There's apparently a pretty standard procedure for applying for Social Security disability: you apply. They reject you. You appeal. Some unspecified period of time later, your appeals win, and you get to go on disability. This New York Times article has a pretty harrowing explanation of the process:
Of the roughly 2.5 million disability applicants each year now, about two-thirds are turned down initially by state agencies, which make decisions with federal oversight based on paper records but no face-to-face interview. Most of those who are refused give up at that point or after a failed request for local reconsideration.
But of the more than 575,000 who go on to file appeals — putting them in the vast line for a hearing before a special federal judge — two-thirds eventually win a reversal.
Mr. Astrue and other officials attribute the high number of reversals to several causes. Those who file appeals tend to be those with stronger cases and lawyers who help them gather persuasive medical data. During the extended waiting period, a person’s condition may worsen, strengthening the case. The judges see applicants in person and have more discretion to grant benefits in borderline cases.
Requiring face-to-face interviews at the initial stage could reduce the number of appeals, Mr. Astrue said, “but given the huge volume of cases coming through, it would be incredibly costly, and the Congress is not willing to fund that.”
The growing delays in the appeal process over the last decade resulted in part from litigation and financing shortages that prevented the hiring of new administrative law judges. In addition, the number of applications is rising as baby boomers reach their 50s and 60s.

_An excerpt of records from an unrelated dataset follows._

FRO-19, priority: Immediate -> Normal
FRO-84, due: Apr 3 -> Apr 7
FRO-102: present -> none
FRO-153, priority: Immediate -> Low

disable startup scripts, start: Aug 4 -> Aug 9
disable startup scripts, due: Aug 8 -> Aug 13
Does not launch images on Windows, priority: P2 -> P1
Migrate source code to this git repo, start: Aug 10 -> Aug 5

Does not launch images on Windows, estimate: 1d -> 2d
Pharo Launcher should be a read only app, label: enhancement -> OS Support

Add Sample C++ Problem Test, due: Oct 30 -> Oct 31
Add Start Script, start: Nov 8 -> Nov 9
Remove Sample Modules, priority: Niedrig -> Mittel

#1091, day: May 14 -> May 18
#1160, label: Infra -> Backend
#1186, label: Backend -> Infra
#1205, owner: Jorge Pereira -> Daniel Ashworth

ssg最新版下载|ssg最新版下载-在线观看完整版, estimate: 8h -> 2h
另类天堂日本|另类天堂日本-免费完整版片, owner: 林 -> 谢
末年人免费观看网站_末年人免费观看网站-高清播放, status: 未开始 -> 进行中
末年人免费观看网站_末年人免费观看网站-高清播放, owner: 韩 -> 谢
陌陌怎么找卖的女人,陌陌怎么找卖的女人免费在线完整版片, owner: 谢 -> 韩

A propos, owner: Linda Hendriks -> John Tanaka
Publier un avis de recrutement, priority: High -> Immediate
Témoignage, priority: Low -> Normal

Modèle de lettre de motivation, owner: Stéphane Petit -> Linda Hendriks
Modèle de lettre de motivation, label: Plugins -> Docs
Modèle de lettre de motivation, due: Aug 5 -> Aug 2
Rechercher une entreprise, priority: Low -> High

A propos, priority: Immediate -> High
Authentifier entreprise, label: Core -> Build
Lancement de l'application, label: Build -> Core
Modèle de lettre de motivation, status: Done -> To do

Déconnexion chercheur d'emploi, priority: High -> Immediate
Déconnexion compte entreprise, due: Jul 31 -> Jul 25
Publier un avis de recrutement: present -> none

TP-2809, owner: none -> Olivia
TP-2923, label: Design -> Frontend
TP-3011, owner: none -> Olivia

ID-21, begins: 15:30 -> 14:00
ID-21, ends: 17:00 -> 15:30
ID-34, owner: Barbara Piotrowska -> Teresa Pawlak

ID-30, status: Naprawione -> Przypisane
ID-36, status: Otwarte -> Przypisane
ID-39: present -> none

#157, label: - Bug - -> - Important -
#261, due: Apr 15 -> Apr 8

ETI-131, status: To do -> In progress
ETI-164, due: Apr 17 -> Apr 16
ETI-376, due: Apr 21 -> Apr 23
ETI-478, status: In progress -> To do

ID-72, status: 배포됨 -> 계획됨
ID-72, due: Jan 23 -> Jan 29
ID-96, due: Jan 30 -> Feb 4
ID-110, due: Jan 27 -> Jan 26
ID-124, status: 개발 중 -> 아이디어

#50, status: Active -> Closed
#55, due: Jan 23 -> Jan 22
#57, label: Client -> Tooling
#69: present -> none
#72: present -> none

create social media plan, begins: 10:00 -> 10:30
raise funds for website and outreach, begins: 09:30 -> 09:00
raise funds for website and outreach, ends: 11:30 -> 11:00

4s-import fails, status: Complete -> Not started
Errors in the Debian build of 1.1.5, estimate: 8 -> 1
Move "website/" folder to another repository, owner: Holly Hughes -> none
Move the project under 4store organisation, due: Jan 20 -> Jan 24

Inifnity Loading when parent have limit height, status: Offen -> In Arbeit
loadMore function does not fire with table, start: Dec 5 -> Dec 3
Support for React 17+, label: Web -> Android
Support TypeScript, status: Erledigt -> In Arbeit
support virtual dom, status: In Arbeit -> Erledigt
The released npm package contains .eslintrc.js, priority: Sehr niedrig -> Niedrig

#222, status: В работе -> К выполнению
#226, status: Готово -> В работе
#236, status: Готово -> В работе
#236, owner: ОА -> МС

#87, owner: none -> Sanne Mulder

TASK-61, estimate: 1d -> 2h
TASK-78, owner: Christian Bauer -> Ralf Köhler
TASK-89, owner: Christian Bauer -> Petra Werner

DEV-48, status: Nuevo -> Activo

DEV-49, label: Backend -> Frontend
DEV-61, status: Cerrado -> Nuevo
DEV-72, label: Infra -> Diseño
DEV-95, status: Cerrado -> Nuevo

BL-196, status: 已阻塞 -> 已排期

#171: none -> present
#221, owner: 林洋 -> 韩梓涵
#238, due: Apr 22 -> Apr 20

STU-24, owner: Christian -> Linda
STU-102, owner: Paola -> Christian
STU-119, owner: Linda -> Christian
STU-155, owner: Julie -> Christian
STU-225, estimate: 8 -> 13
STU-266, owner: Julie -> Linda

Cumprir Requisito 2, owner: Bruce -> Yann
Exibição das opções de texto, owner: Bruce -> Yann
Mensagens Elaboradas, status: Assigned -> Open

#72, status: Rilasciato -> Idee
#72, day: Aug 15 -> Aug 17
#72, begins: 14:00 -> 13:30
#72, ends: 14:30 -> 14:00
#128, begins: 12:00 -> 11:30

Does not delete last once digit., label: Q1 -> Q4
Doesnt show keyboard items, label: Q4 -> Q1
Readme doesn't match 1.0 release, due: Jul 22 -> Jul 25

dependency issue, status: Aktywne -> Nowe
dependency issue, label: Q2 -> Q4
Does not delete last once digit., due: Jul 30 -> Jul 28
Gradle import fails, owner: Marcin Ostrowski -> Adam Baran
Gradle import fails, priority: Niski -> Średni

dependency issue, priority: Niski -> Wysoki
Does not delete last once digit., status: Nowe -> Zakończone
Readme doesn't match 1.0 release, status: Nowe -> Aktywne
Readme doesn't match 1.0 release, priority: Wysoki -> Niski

This is not quite as psychotic as it sounds. Disability is made deliberately difficult to apply for because the free rider problems in disability systems can be quite immense; by one estimate, from McKinsey, the actual Swedish unemployment figure is not 5% but 15%, after you take into account the working-age population who are on disability or in early retirement. Unless Sweden's much-vaunted kribbe-to-grav welfare state is somehow producing massive numbers of extra physical and emotional cripples, it's hard to escape the conclusion that some of these are people who could, if they wanted, hold down jobs.
Disability systems were originally designed to deal with conditions that were easy to evaluate--do you have two legs, or not? But they've been expanded to cover conditions such as depression and back pain that are literally in the minds of the patients: there is no way to detect malingering. In the 1970s, this gave rise to a number of well-publicised cases of able-bodied adults collecting disability. To prevent that, we've designed an application system that is preferable to working only if you really can't hold a job.
Despite what the article says, the boomers aren't a very good explanation for the rising caseload. Boomers are healthier than any previous generation, so much so that active life expectancy (ALE) is actually increasing faster than average life expectancy. Which is why, if you look at the data, you'll see that changes seem to be driven not by creaky knees, but by changes in awards for hard-to-verify categories like mental disorders. Just like in Sweden (although to a smaller extent), disability seems to be an increasingly popular substitute for unemployment insurance or welfare.
Of course, if you think the government should support more people, this is a feature, not a bug. But even if you don't, it's hard to see what should be done about this. Discouraging malingerers this way also entails immense suffering for the truly needy, who lose houses and hope while waiting for the government to relent.